- Jun 5, 2016
I’m sure you know that bi-wire is a single amp connection type. However, we are discussing the bi-amp use of the speaker.
My point is they chose the term "biwire" rather than "biamp" more likely than not with intention.
I read the manufacturer documents too but cannot see anywhere it says it’s bi-wire.
HINT: look at the file names for the tuning files, which are clearly posted on the product page.
What is the benefit of using a separate amplifier for each driver then?
That's the point! Basically there isn't any advantage to using two amp channels here. As I keep repeating, the engineers responsible for this loudspeaker have said it's preferable to use one stronger amp channel over two weaker channels. So all of the talk of biamping or whatever is just an irrelevant sideshow.

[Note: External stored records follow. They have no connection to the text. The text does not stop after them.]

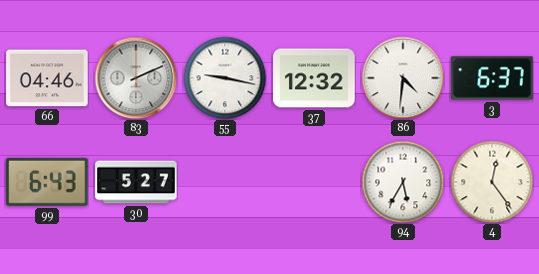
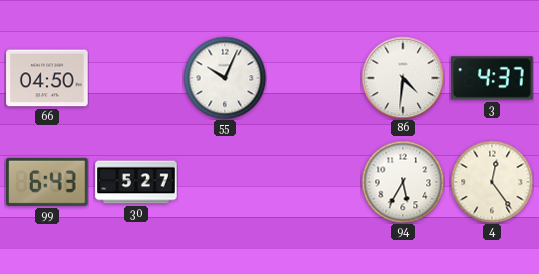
66: 04:46 -> 04:50
83: 2:11 -> none
55: 9:17 -> 10:04
37: 12:32 -> none
3: 6:37 -> 4:37
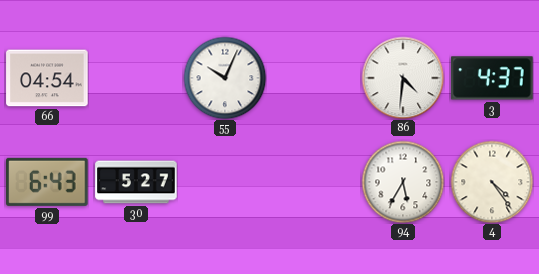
66: 04:50 -> 04:54
4: 12:24 -> 4:24
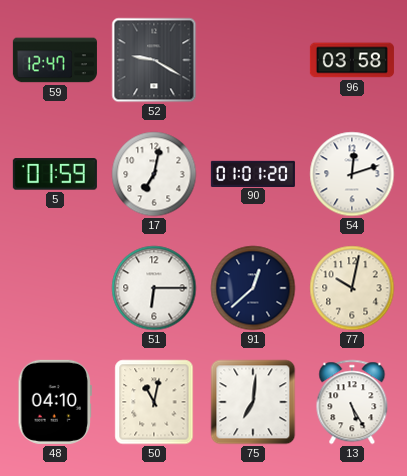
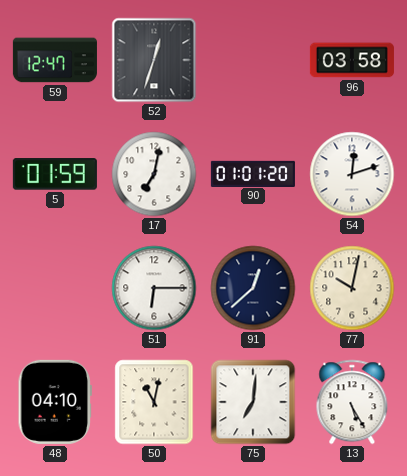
52: 9:20 -> 12:33
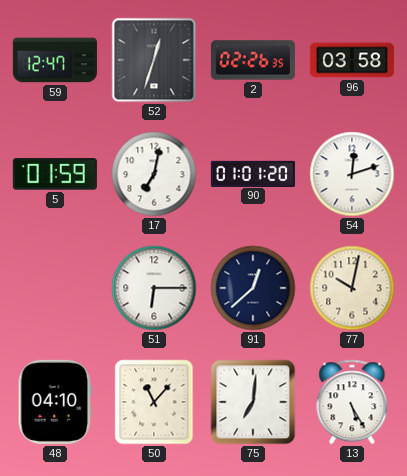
2: none -> 02:26
50: 11:02 -> 11:07
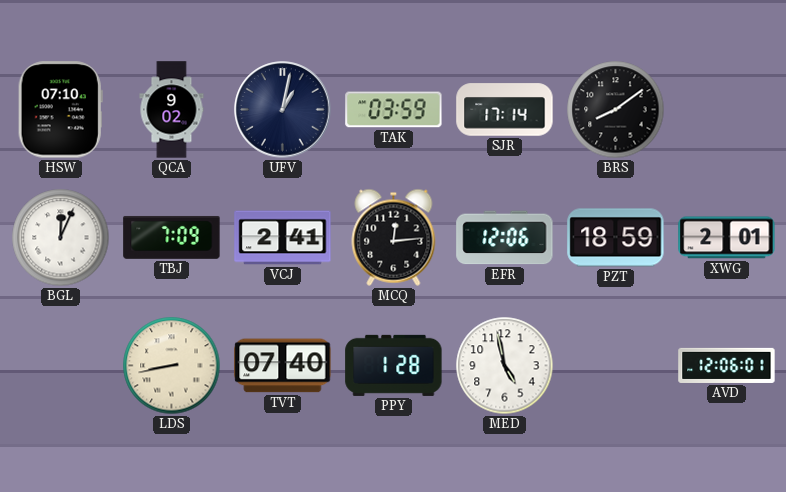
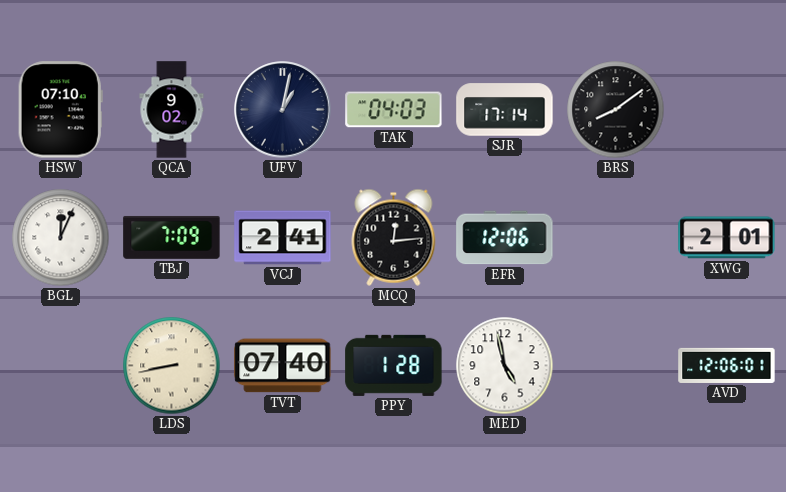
TAK: 03:59 -> 04:03
PZT: 18:59 -> none
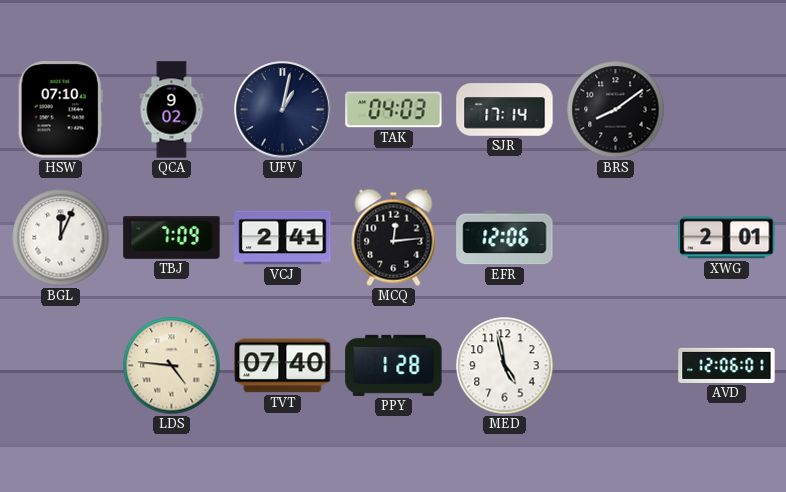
LDS: 8:43 -> 4:46
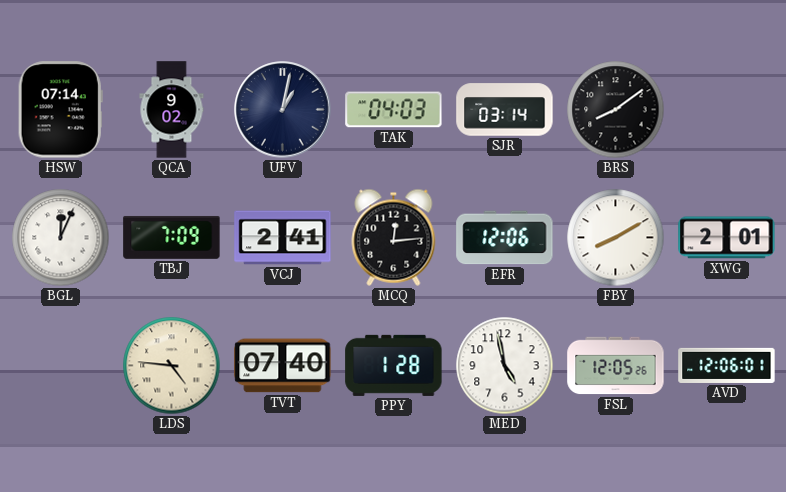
HSW: 07:10 -> 07:14
SJR: 17:14 -> 03:14
FBY: none -> 8:10
FSL: none -> 12:05
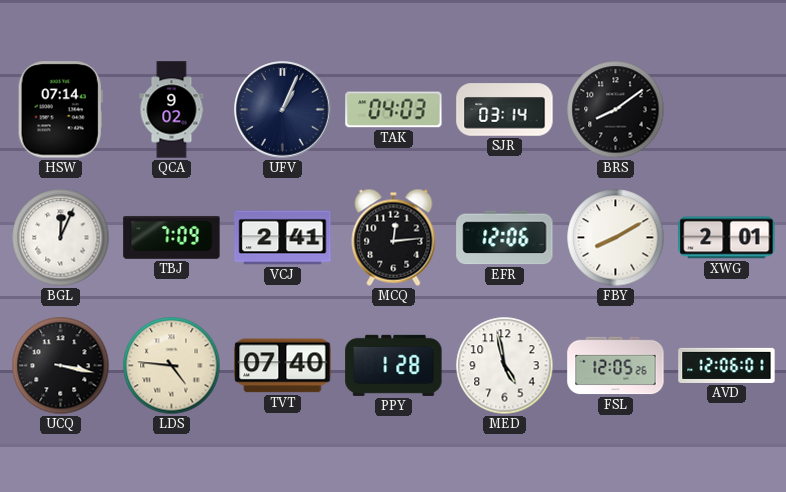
UFV: 1:02 -> 1:04
UCQ: none -> 3:17
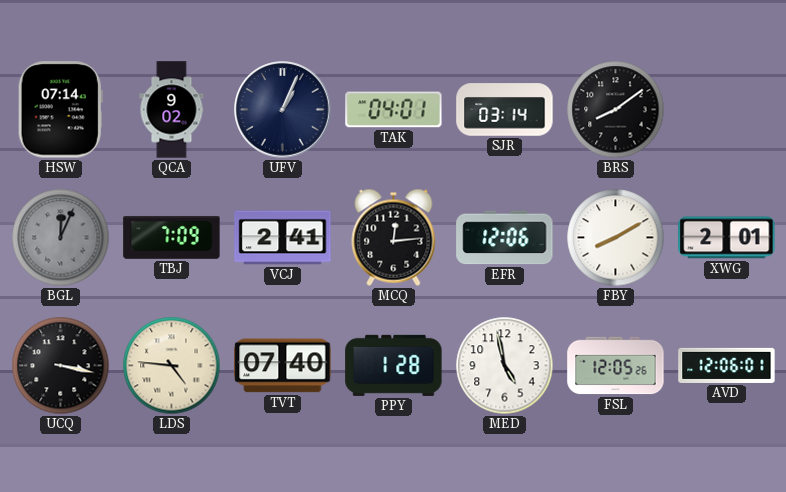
TAK: 04:03 -> 04:01
BGL dial: white -> grey
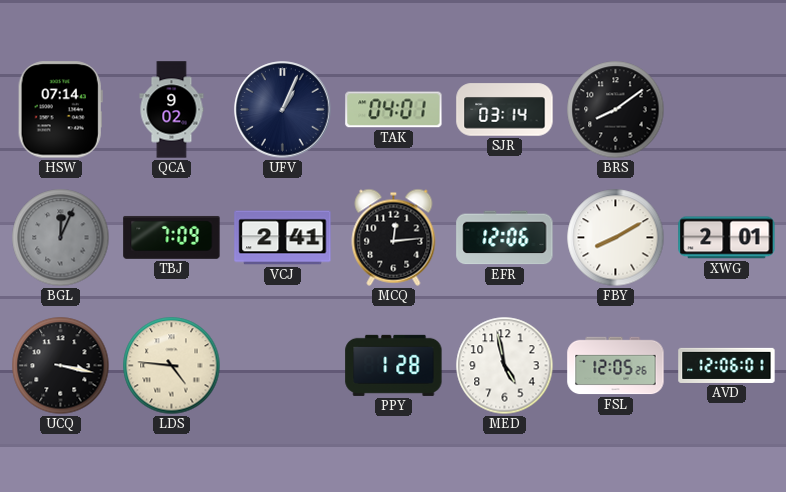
TVT: 07:40 -> none
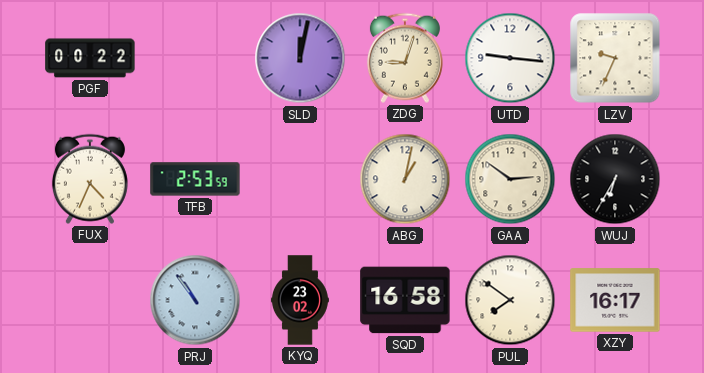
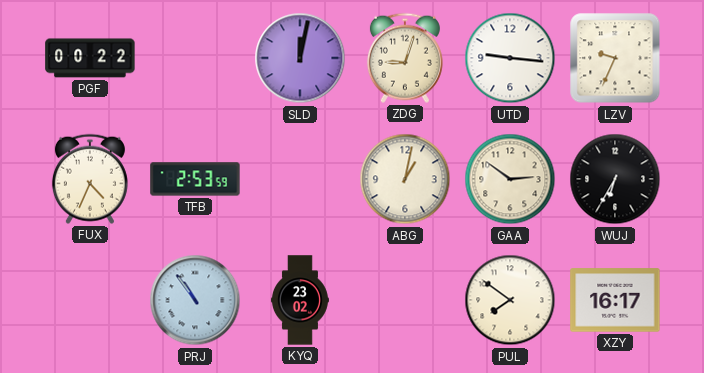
SQD: 16:58 -> none
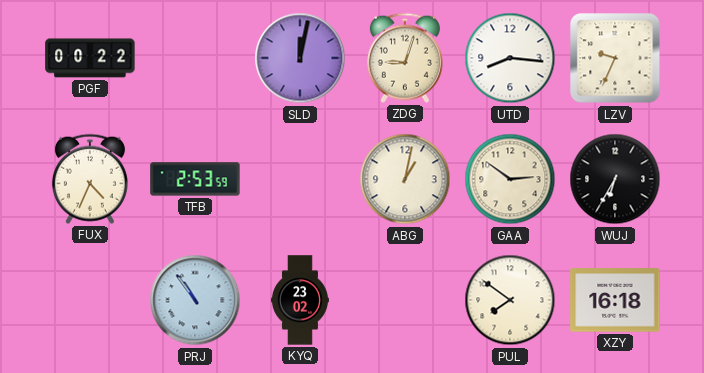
UTD: 9:16 -> 8:16
XZY: 16:17 -> 16:18
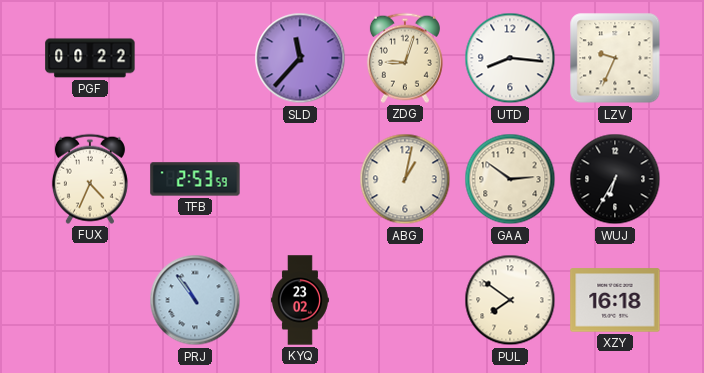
SLD: 12:02 -> 11:37
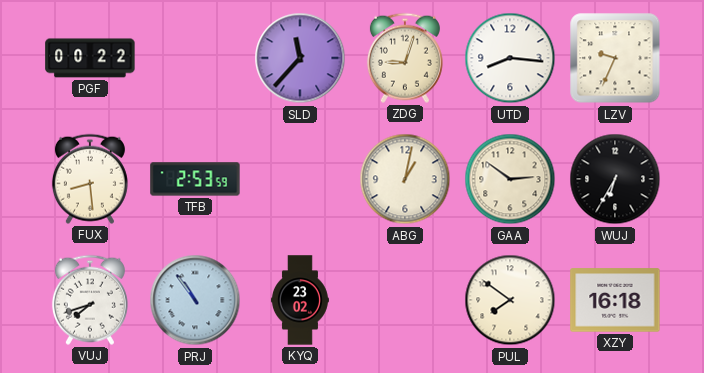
FUX: 4:34 -> 8:29
VUJ: none -> 7:42
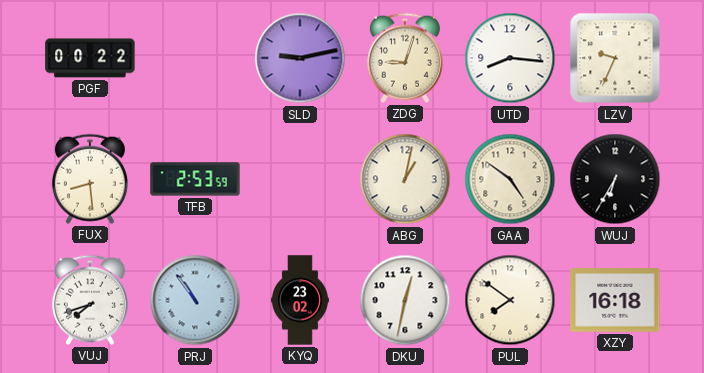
SLD: 11:37 -> 9:13
GAA: 2:51 -> 4:51
DKU: none -> 12:32
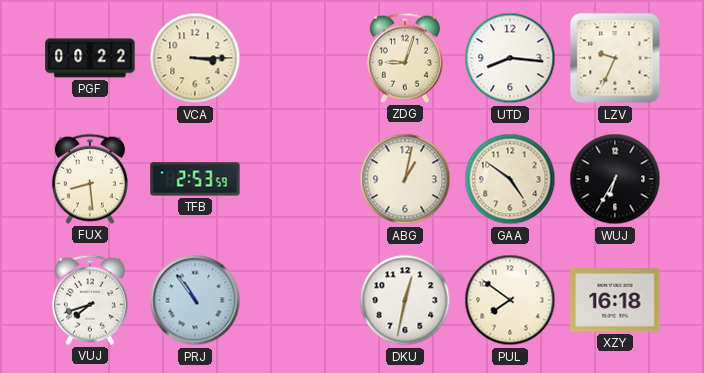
VCA: none -> 3:15
SLD: 9:13 -> none
KYQ: 23:02 -> none
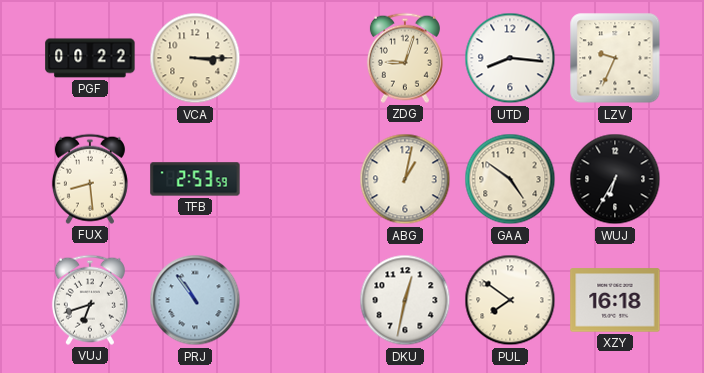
VUJ: 7:42 -> 6:42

However, so far not a single bit of information or proof was posted that shows information about an active crossover,
Here what actually matters: look at the manufacturer provided spin and compare it in the crossover region to the measured response. It is clear to anyone possessed of the intelligence and knowledge to interpret such graphs that all of the intended filtering, whatever that is, is in place. Moreover, the woofer response is not causing the major noted deviation from the published measurements; the native frequency response of the tweeter is. So instead of bitching and moaning about active whatever, maybe focus on that. Everything else is just a goddamn circle jerk. That kind of thing is of zero interest to me, so I'm out. Cheers.